# Best place to buy MacBook Pro Memory?



## duper (May 7, 2006)

Everyone congratulate me. I'm the proud owner of a 15'' MBP 2.0 Ghz. 

Apple has always had the tendency to cheap out on RAM, though, and I think the 512 MB included simply will not cut it. To get the most out of it I will at least have to double it, but might go for an extra 1 GB. Apple's RAM is a bit overpriced. Does anyone have any recommendations for a good place to get MBP RAM?

I think someone from Carbon might just have a good idea


----------



## CanadaRAM (Jul 24, 2005)

Wherever you get your RAM from, choose a reputable dealer who tests and guarantees compatibility with your model Macintosh, offers a lifetime warranty and a no-cost return (no restocking charge) if it doesn't work. And keep your business in Canada, it's a lot less hassle not having to deal with over-border for shipping, brokerage, exchange and warranty.

There are at least three good choices who frequent ehMac...

——————————

### Assignment
Write the next part of the forum thread about buying MacBook Pro memory, starting right after its final line. The records that come next have no connection to the forum thread about MacBook Pro memory.

Stored entries:
——————————

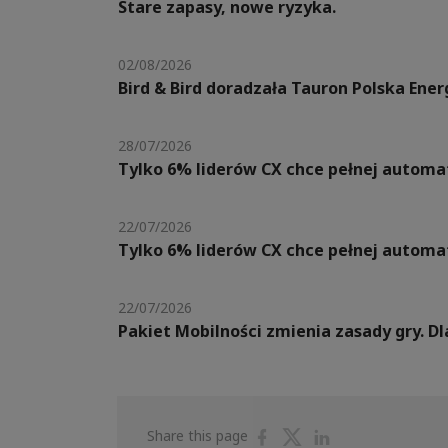
Stare zapasy, nowe ryzyka.
02/08/2026
Bird & Bird doradzała Tauron Polska Ene
28/07/2026
Tylko 6% liderów CX chce pełnej automat
22/07/2026
Tylko 6% liderów CX chce pełnej automat
22/07/2026
Pakiet Mobilności zmienia zasady gry. 
Share
Share
Share
Share this page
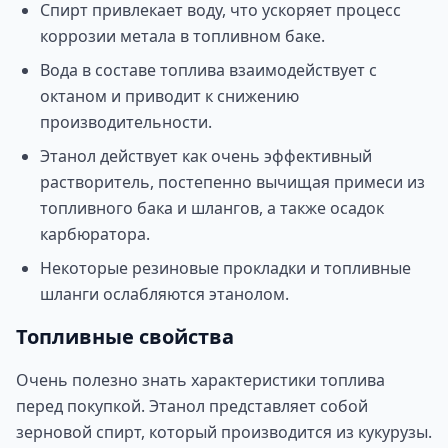
Спирт привлекает воду, что ускоряет процесс
коррозии метала в топливном баке.
Вода в составе топлива взаимодействует с
октаном и приводит к снижению
производительности.
Этанол действует как очень эффективный
растворитель, постепенно вычищая примеси из
топливного бака и шлангов, а также осадок
карбюратора.
Некоторые резиновые прокладки и топливные
шланги ослабляются этанолом.
Топливные свойства
Очень полезно знать характеристики топлива
перед покупкой. Этанол представляет собой
зерновой спирт, который производится из кукурузы.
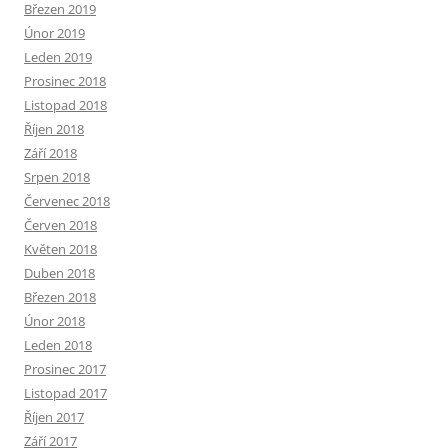
Březen 2019
Únor 2019
Leden 2019
Prosinec 2018
Listopad 2018
Říjen 2018
Září 2018
Srpen 2018
Červenec 2018
Červen 2018
Květen 2018
Duben 2018
Březen 2018
Únor 2018
Leden 2018
Prosinec 2017
Listopad 2017
Říjen 2017
Září 2017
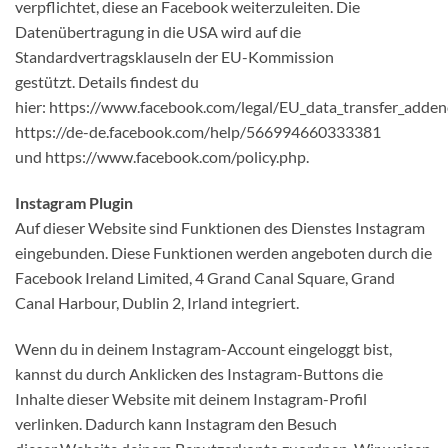
verpflichtet, diese an Facebook weiterzuleiten. Die
Datenübertragung in die USA wird auf die
Standardvertragsklauseln der EU-Kommission
gestützt. Details findest du
hier: https://www.facebook.com/legal/EU_data_transfer_adde
https://de-de.facebook.com/help/566994660333381
und https://www.facebook.com/policy.php.
Instagram Plugin
Auf dieser Website sind Funktionen des Dienstes Instagram
eingebunden. Diese Funktionen werden angeboten durch die
Facebook Ireland Limited, 4 Grand Canal Square, Grand
Canal Harbour, Dublin 2, Irland integriert.
Wenn du in deinem Instagram-Account eingeloggt bist,
kannst du durch Anklicken des Instagram-Buttons die
Inhalte dieser Website mit deinem Instagram-Profil
verlinken. Dadurch kann Instagram den Besuch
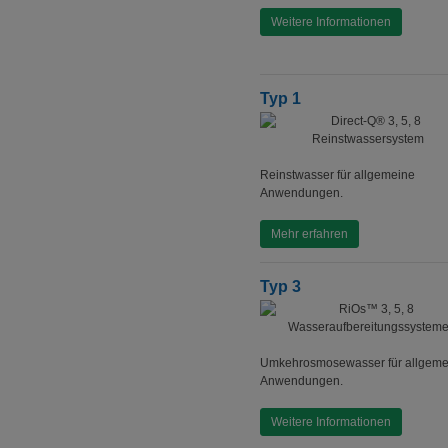
Weitere Informationen
Typ 1
Reinstwasser für allgemeine
Anwendungen.
Mehr erfahren
Typ 3
Umkehrosmosewasser für allgeme
Anwendungen.
Weitere Informationen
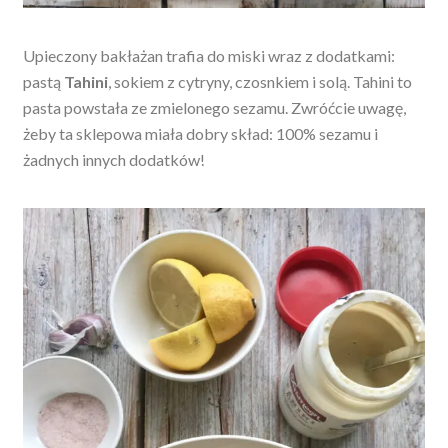
Upieczony bakłażan trafia do miski wraz z dodatkami:
pastą
Tahini
, sokiem z cytryny, czosnkiem i solą. Tahini to
pasta powstała ze zmielonego sezamu. Zwróćcie uwagę,
żeby ta sklepowa miała dobry skład: 100% sezamu i
żadnych innych dodatków!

——————————

### Answer
PM for more info

Thanks
Trevor


----------



## dona83 (Jun 26, 2005)

NCIX has Mushkin PC2-5300 RAM certified for Apple, 1GB for $129. However I've never heard of Mushkin before and NCIX is like the kind of place where you know what you want to buy because like all other mom-n-pop stores their return and warranty service is questionable at best, although personally I never had to do any of that through the many many purchases I made there so I wouldn't know how bad it really is. I'm planning to go for it anyway just because they are local to me and they know my name.


----------



## ender78 (Jan 23, 2005)

duper said:


> Everyone congratulate me. I'm the proud owner of a 15'' MBP 2.0 Ghz.
> 
> Apple has always had the tendency to cheap out on RAM, though, and I think the 512 MB included simply will not cut it. To get the most out of it I will at least have to double it, but might go for an extra 1 GB. Apple's RAM is a bit overpriced. Does anyone have any recommendations for a good place to get MBP RAM?
> 
> I think someone from Carbon might just have a good idea



I got mine from MacDoc. Works GREAT !


----------



## WorldIRC (Mar 7, 2004)

To the OP..seeing as you're in Toronto, I'd take a visit to MacDoc in Mississauga. He will sell you Mac Compatible Ram, in matched pairs if you like, at very competitive prices. He will install it for you, and he will go through it with you to make sure everythings good. Lifetime warranty on ram and great customer service both on Phone and by Email.


----------



## ntrsfrml (May 31, 2005)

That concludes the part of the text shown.